Evolutionary methods, such as genetic programming, search a space of programs to find those with good fitness, often using mutations that manipulate the syntactic structure of programs without being aware of how they affect the semantics. For applications where the semantics are highly sensitive to small syntactic mutations, or where fitness evaluation is expensive, this can make learning programs intractable. We introduce a mutation operator that yields mutated programs that are semantically far from previously evaluated programs, while still being semantically close to their parent. For function regression, this leads to an algorithm that is one to two orders of magnitude more sample efficient than other gradient-free methods, such as genetic programming, or learning the weights of a neural network using evolutionary strategies. We show how this method can be applied to learning architecture-specific and general purpose neural network optimizers, and to reinforcement learning loss functions. The learnt components are simple, interpretable, high performance, and contain novel features not seen before such as weight growth.

1. INTRODUCTION

A program is a discrete structure, such as a symbolic expression, or sequence of instructions. Given a fitness function, genetic programming is an evolutionary algorithm for searching over the space of programs to find one with high fitness. An example of a program is a machine learning (ML) component such as an optimizer or loss function, specified using calls to a library such as TensorFlow or JAX. They contain an ordered list of nodes, where each node has an operator (such as addition or multiplication), and a list of inputs where each input is either an external input, a constant, or a previous output. These programs thus compactly describe a mathematical function that can be executed on hardware, or can be further transformed in non-trivial ways, such as being differentiated. Can we learn such programs? An important lesson from the history of ML research is that methods that scale and leverage computation will typically eventually outperform hand-designed priors and heuristics given enough compute (Sutton, 2019) . The lesson of replacing hand-designed with learnt features has often been applied to learning neural networks using gradient descent. Parts of the model such as the optimizer or loss function are important for controlling aspects such as how fast the model trains, but typically have less useful gradient information available to train (Metz et al., 2019) and are harder to specify using parameterized functions. In this paper we hypothesize that one issue with learning via evolution is that mutation operators that naively manipulate the syntactic structure of a program can be highly sample inefficient, due to proposing mutations that are either too close to a previously evaluated program, or too far from the parent of the mutation (and thus likely to be deleterious).

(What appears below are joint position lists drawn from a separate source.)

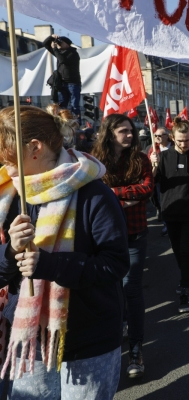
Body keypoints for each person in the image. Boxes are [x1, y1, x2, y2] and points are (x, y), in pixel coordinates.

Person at [0, 106, 129, 398]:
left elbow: (115, 264)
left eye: (6, 154)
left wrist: (51, 265)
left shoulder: (94, 194)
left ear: (34, 147)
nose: (3, 164)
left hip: (87, 339)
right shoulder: (8, 195)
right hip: (29, 340)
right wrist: (10, 252)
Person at [91, 114, 153, 379]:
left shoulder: (140, 159)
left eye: (131, 131)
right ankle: (111, 348)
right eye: (123, 131)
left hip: (135, 234)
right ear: (109, 133)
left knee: (132, 289)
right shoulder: (96, 161)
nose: (129, 135)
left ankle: (136, 349)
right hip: (104, 238)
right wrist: (121, 197)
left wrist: (112, 196)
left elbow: (147, 188)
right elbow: (93, 191)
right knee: (110, 290)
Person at [150, 117, 189, 313]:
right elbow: (152, 183)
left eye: (187, 140)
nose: (184, 144)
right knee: (177, 249)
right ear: (173, 138)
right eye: (180, 140)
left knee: (185, 249)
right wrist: (153, 165)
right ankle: (187, 273)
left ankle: (184, 285)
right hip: (170, 210)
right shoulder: (164, 157)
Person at [43, 35, 81, 122]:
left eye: (61, 43)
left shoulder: (73, 53)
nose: (59, 45)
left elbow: (62, 60)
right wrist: (51, 38)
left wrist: (55, 49)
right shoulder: (59, 52)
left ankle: (77, 123)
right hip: (62, 83)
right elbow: (45, 44)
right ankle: (63, 121)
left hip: (73, 83)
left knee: (74, 104)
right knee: (61, 104)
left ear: (67, 44)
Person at [146, 126, 171, 234]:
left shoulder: (174, 147)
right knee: (163, 203)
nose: (157, 137)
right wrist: (152, 161)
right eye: (155, 135)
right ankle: (166, 225)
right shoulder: (152, 149)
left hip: (173, 179)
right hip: (159, 180)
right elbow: (148, 167)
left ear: (167, 136)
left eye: (160, 135)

We introduce a mutation operator that uses semantic distance information to mutate safely and with diversity. We demonstrate the effectiveness of this method in a variety of ways. For function regression, we show our method is one to two orders of magnitude more sample efficient than other gradient-free methods. We then learn architecture-specific and general-purpose optimizers, which perform well within the training distribution, and with simple, interpretable and novel features that can be used to generate research hypotheses. Finally, we learn reinforcement learning losses in grid-world environments, with novel interpretable features that transfer to Atari.